The constant obsession with dating and relationship statuses continues all year. But why do Americans spend $18.2 billion on chocolates, presents and dinner reservations, according to a report from the National Retail Federation, to emphasize that we love each other just one day out of the year?

This idea of celebrating each other and shared love should be an everyday action that needs to be practiced in real time. And in 2017, it couldn’t be needed more.

So much tragedy has occurred in the last few years that it’s easy to put selfish needs before anything else. Hard times prompt the question: where is the love? Violence stricken by public shootings across the world; racial discrimination and segregation remains unchecked — images of innocent lives being torn apart continue unnoticed, forgotten. Every day, people are subject to violence because of their lifestyle choices and the conditions they live in. This terror seems like dystopian fiction, but it is what has led many to give up hope in positive revolution.

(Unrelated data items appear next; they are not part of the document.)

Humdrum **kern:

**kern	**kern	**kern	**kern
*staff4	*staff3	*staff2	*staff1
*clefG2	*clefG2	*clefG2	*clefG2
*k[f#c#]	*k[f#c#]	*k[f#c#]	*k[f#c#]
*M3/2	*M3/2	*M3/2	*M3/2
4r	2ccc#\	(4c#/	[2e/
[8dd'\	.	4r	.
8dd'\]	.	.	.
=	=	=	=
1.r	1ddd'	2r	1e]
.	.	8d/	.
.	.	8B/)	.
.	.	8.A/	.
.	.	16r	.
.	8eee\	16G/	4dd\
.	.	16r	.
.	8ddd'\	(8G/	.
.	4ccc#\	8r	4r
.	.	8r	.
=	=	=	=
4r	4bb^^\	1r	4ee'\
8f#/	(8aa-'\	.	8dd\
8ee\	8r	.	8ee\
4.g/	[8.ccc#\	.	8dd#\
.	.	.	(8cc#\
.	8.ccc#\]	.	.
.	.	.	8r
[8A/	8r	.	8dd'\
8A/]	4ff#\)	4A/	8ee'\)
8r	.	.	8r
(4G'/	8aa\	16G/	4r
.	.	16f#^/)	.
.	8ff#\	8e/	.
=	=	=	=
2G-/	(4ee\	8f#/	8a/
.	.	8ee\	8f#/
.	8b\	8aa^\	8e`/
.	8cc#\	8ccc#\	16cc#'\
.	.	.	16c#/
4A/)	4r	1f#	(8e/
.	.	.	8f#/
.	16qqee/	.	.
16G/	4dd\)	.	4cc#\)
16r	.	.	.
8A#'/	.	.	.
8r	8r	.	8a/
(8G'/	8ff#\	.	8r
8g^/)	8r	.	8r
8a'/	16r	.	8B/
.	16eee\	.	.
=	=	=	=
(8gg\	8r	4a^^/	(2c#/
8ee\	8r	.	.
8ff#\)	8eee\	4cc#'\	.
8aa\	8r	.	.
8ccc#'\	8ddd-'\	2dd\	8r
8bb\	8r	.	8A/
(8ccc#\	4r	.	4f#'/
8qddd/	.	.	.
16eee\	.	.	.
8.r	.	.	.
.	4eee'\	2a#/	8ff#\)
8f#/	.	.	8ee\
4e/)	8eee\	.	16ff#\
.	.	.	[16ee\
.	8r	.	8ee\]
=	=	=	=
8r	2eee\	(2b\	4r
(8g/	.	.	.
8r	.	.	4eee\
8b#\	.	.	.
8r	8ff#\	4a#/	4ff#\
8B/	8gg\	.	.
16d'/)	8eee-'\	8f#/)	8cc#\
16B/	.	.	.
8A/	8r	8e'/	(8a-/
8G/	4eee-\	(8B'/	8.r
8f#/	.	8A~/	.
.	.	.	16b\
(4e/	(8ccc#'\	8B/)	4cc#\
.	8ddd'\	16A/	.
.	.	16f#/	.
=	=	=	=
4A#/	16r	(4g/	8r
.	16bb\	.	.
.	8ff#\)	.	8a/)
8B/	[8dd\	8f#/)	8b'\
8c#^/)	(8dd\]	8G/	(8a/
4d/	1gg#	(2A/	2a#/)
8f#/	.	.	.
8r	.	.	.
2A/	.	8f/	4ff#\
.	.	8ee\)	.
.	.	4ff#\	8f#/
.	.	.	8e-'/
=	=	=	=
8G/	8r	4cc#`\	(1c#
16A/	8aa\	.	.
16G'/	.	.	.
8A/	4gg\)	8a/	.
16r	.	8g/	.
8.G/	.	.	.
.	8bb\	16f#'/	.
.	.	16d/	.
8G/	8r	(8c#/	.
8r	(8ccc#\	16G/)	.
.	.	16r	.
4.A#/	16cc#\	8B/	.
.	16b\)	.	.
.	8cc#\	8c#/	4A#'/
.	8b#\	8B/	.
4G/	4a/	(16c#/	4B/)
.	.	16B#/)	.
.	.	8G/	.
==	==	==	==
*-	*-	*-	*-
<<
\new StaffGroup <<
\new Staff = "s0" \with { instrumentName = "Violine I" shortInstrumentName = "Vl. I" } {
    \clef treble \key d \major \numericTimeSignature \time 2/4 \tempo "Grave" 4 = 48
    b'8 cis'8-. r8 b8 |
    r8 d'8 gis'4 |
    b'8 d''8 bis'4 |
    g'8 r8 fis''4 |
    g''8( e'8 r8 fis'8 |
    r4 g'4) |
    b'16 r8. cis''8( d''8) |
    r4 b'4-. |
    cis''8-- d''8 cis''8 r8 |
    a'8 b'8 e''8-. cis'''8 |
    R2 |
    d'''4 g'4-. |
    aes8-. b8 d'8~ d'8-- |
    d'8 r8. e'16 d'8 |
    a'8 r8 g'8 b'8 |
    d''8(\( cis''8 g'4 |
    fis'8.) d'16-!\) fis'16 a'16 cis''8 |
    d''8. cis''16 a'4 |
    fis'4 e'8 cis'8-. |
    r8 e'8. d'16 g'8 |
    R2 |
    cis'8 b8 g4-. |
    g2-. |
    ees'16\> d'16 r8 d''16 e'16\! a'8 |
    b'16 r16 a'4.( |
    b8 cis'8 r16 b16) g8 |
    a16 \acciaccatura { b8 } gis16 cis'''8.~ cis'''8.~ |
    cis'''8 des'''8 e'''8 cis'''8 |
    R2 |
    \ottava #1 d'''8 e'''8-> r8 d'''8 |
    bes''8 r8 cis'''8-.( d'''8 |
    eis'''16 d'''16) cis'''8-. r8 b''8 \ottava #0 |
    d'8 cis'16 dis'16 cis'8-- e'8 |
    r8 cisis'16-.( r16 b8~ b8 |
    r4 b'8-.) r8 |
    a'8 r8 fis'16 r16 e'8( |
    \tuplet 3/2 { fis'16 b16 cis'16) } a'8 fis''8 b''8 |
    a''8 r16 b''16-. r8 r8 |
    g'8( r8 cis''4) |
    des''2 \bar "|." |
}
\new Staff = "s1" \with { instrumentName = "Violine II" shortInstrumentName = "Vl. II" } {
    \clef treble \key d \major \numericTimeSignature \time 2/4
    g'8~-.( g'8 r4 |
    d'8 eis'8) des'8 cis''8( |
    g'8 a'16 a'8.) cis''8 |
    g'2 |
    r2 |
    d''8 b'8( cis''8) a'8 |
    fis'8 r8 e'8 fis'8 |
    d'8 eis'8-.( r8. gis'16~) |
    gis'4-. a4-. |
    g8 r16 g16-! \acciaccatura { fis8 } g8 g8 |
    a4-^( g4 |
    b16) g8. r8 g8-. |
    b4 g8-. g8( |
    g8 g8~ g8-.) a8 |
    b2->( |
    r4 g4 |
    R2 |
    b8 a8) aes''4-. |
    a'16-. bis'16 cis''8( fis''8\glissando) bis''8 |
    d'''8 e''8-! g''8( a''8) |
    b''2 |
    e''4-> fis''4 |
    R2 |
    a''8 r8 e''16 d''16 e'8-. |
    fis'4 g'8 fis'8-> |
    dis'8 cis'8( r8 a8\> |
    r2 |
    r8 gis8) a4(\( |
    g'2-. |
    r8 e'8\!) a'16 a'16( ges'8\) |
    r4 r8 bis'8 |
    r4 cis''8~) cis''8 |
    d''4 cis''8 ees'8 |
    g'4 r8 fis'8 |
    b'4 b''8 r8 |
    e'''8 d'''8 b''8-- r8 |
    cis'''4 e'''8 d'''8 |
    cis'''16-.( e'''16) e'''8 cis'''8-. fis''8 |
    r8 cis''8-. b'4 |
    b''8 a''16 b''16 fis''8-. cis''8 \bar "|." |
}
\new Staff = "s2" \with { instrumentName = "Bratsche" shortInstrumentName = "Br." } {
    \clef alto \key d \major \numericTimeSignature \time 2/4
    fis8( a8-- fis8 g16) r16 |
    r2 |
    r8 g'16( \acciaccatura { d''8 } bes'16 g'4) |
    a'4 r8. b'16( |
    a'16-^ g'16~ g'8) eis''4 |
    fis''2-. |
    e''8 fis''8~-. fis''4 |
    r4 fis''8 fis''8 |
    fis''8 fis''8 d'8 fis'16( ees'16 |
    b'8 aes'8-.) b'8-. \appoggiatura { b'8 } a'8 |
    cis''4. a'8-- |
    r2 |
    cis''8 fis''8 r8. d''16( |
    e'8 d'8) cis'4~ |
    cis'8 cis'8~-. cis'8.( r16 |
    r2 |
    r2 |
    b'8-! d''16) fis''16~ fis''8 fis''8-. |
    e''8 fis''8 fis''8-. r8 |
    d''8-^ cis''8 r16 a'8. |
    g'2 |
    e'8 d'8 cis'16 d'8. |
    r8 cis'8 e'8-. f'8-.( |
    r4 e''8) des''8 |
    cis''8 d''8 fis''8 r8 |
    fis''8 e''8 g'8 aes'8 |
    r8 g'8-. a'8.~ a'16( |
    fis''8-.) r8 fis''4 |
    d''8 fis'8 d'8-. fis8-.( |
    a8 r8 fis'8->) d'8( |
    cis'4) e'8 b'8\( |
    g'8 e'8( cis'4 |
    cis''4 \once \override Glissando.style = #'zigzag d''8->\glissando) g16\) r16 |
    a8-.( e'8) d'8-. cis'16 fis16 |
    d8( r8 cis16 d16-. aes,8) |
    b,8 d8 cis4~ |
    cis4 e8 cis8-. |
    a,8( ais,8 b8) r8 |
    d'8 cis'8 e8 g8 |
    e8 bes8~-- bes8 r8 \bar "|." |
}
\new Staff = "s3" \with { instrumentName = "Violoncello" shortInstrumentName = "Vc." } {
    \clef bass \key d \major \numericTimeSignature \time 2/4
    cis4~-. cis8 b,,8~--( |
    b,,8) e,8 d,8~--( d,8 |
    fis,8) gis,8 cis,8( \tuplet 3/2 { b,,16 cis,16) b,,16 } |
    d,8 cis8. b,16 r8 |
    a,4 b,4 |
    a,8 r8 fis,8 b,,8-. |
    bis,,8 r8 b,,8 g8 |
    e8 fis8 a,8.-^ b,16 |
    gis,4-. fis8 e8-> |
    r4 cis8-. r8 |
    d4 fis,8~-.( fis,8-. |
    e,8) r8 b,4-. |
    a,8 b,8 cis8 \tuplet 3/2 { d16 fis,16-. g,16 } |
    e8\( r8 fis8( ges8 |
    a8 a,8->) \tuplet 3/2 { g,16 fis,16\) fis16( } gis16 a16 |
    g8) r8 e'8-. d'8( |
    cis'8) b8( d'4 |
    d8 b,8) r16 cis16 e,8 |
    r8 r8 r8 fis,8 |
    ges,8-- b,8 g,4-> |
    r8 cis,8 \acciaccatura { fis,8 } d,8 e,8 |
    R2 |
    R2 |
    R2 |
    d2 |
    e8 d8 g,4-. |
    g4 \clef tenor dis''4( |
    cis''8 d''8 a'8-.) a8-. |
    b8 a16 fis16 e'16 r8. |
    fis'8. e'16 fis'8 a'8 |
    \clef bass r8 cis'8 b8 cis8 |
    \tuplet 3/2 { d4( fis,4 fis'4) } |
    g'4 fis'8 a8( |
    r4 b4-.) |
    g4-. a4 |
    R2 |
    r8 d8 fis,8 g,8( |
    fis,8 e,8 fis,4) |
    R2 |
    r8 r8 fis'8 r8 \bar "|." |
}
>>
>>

We have rewritten the definition of love. It remains a proclamation of passionate feeling one has toward another person, object or idea. And new ways of supporting one another through empathy and direct action have extended our ideas of love and compassion.

We have seen the amount of protesting and organizing the has happened in the last three years. People protest against injustice and stand up for their freedoms. Marches and protests are powerful tools used to bring attention to certain social issues. When police violence against black individuals erupted, the Black Lives Matter movement sparked a new era of social activism. The marches for women’s rights, immigration reform, even the election of a new president, all represent a society coming together to display a form of comradery.

As a self proclaimed hopeless romantic, I believe there is light wherever there is darkness. Loving each other is what makes us get up in the morning, what makes us work hard and what allows us to continue on.

The need for change in this country does not make love an outdated concept. If anything, love incites change and vice versa.

Although some deem protests as demonstrations of hate and militant resistance — they are actually symbols of solidarity. Whether it’s standing up for another person’s life or representing populations of marginalized people or helping others stand up for their rights, putting someone else before ourselves is an act of love that can never be doubted.

This is what we should celebrate everyday, not only on Valentine’s.

We need to celebrate the potential of radical love; love that sees no color, no borders and no time. And yes that sounds completely and utterly cliché but it is the truth. Nothing can change that. No laws or religion can ever contain the care that exists in this world.

We hear stories of families being separated, of children losing hope or of people left in the unknown, disappeared and done in. We live in a time where we’re told to expect the unexpected, even if it is harmful.

We each have a way of looking at the world and I’m sorry to say that they are not all the same. But, therein lies a unique beauty that gives us the potential to welcome natural diversity.

Still, because we view the world so differently when it comes to race, religion, gender, sexuality — the list goes on — what someone sees as a positive display of affection or love may be seen by someone else as a challenge to themselves and their beliefs.

We hold our values so close to our hearts and minds that we push away any idea that differs it. Negativity is created by the neglect of others.

Nevertheless, negativity can always be erased and it has been done so before. The evidence lies in the many acts that we have been able to witness in our everyday lives:

The people who identify as LGBTQ who hold hands while walking down the street.

The people who defend Muslim-American people when they are  subject to racial profiling.

The person who immigrated from Mexico for a chance at a better life or a better way to support the people they love.

The student who learned about the world’s indifferences and wanted to ignite change with her knowledge.

These acts of love and so many more are what create issues and conflicts within conventional values.

But, that’s where we get it wrong. Love is simple and pure. We mess it all up when we begin to apply what one or someone believes their definition of love is better than the rest.

Love isn’t right or wrong. There are different conceptions of love and we may not all agree with one another. Love is respecting each other and putting our own selves second to someone we care about.

Valentine’s Day is much more than a red-heart holiday about romance. It may have started way back in the 14th century when some guy named Geoffrey Chaucer thought it’d be a good idea to let those in love smother their love onto other people’s faces.But we have evolved. Yes, we still have cards — and flowers and candy. Now, we live in world where symbols of devotion, demonstrated through direct action and solidarity mean so much more.